- Education: Memorial University of Newfoundland, University of Oxford
- Scientific career
- Fields: Experimental Atmospheric Physics
- Workplaces: University of Toronto
- Thesis: Spectral parameters of methane for remote sounding of the Jovian atmosphere (1992)
- Doctoral advisor: F. W Taylor
- Website: Research website

= Kimberly Strong =

Atmospheric physicist

Kimberly "Kim" E. Strong is an atmospheric physicist and the first woman to serve as chair of the Department of Physics at the University of Toronto. Her research involves studying stratospheric ozone chemistry, climate, and air quality using ground-based, balloon-borne and satellite instruments.

== Early life and education ==
Strong received a Bachelor of Science in physics from the Memorial University of Newfoundland in 1986. Strong was interested in fields that applied physics to larger problems, eventually deciding to focus on atmospheric physics for graduate studies. Supervised by Fred Taylor at the University of Oxford, she performed near-infrared spectroscopy in the lab, mimicking conditions in the atmosphere of Jupiter, in preparation for the Galileo spacecraft's arrival at Jupiter in 1995. She received a D.Phil. in 1992 from the Atmospheric, Oceanic, and Planetary Physics Group at the University of Oxford. During her time at Oxford, she was a student at the first International Space University Summer Session Program in 1988 and then returned as a staff member in 1990.

== Career ==
After graduating with a doctorate, Strong moved to the University of Cambridge, where she was a postdoctoral research associate from 1992 to 1994. In 1994, she returned to Canada, becoming a postdoctoral research associate at the Centre for Atmospheric Chemistry at York University in Toronto. One year later, she joined the faculty at York, becoming an assistant professor in the Department of Earth and Atmospheric Science. In 1996, she moved to the University of Toronto Department of Physics. She was the only female faculty member in the department at the time. She was promoted to associate professor in 2001 and full professor in 2006.

After her graduate studies, Strong's research interests turned to Earth's atmosphere. Strong was the principal investigator of the Middle Atmosphere Nitrogen TRend Assessment (MANTRA) project from 1998 to 2006. This collaboration used a series of high-altitude balloon flights to measure trace gasses in the stratosphere over North America, including mid-latitude stratospheric ozone and compounds of nitrogen and chlorine that interact with ozone in the upper atmosphere.

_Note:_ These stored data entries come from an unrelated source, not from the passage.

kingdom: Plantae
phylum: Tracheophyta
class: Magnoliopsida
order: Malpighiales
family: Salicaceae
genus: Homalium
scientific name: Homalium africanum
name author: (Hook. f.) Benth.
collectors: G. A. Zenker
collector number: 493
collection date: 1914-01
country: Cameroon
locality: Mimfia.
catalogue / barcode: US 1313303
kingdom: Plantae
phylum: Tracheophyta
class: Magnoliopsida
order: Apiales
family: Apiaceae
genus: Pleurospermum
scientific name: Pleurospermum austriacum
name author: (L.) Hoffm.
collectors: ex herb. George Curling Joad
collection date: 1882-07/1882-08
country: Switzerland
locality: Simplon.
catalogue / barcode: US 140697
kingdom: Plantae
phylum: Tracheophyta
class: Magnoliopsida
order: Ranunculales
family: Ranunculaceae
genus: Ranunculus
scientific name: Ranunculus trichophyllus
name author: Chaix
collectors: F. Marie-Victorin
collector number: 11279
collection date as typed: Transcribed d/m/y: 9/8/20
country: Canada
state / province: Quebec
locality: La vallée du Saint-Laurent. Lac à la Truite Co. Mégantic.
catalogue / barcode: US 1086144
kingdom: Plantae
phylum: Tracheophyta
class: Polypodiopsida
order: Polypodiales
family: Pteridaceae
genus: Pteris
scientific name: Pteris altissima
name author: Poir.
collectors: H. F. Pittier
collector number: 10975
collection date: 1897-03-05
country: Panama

Strong has traveled to Eureka, Nunavut since 1999 to conduct research in the Canadian high arctic. She was one of the founders of the Canadian Network for the Detection of Atmospheric Change (CANDAC) which established the Polar Environment Atmospheric Research Laboratory (PEARL) on Ellesmere Island in 2005. The PEARL station provides long-term monitoring of the Arctic atmosphere and data to track its evolution and variability. She was the director of the NSERC CREATE Training Program in Arctic Atmospheric Science, which ran from 2010 to 2016. This program provided students and postdoctoral fellows with training in Arctic atmospheric science.

Strong founded the University of Toronto Atmospheric Observatory (TAO) in 2001, which monitors trace gasses in the stratosphere and troposphere from the roof of the McLennan Physical Laboratories Burton Tower at the University of Toronto. She is also the principal investigator of the Canadian Fourier transform infrared (FTIR) spectrometer Observing Network (CAFTON), which uses several monitoring stations across Canada, including TAO, to measure gasses and monitor changes in the atmosphere.

In 2010, she was a visiting fellow at the Centre for Atmospheric Chemistry at the University of Wollongong in Australia.

Strong was the director of the School of the Environment at the University of Toronto from 2013 to 2018. She also served as vice-president (2018-2019) and is the current president of the Canadian Meteorological and Oceanographic Society. In July 2019, she began a 5-year term as the chair of the Department of Physics at the University of Toronto, the first woman to hold the position. She joined the board of directors of the SNOLAB Institute in July 2019.

Strong is a member of the Centre for Global Change Science and the Graduate Faculty of the School of the Environment at the University of Toronto.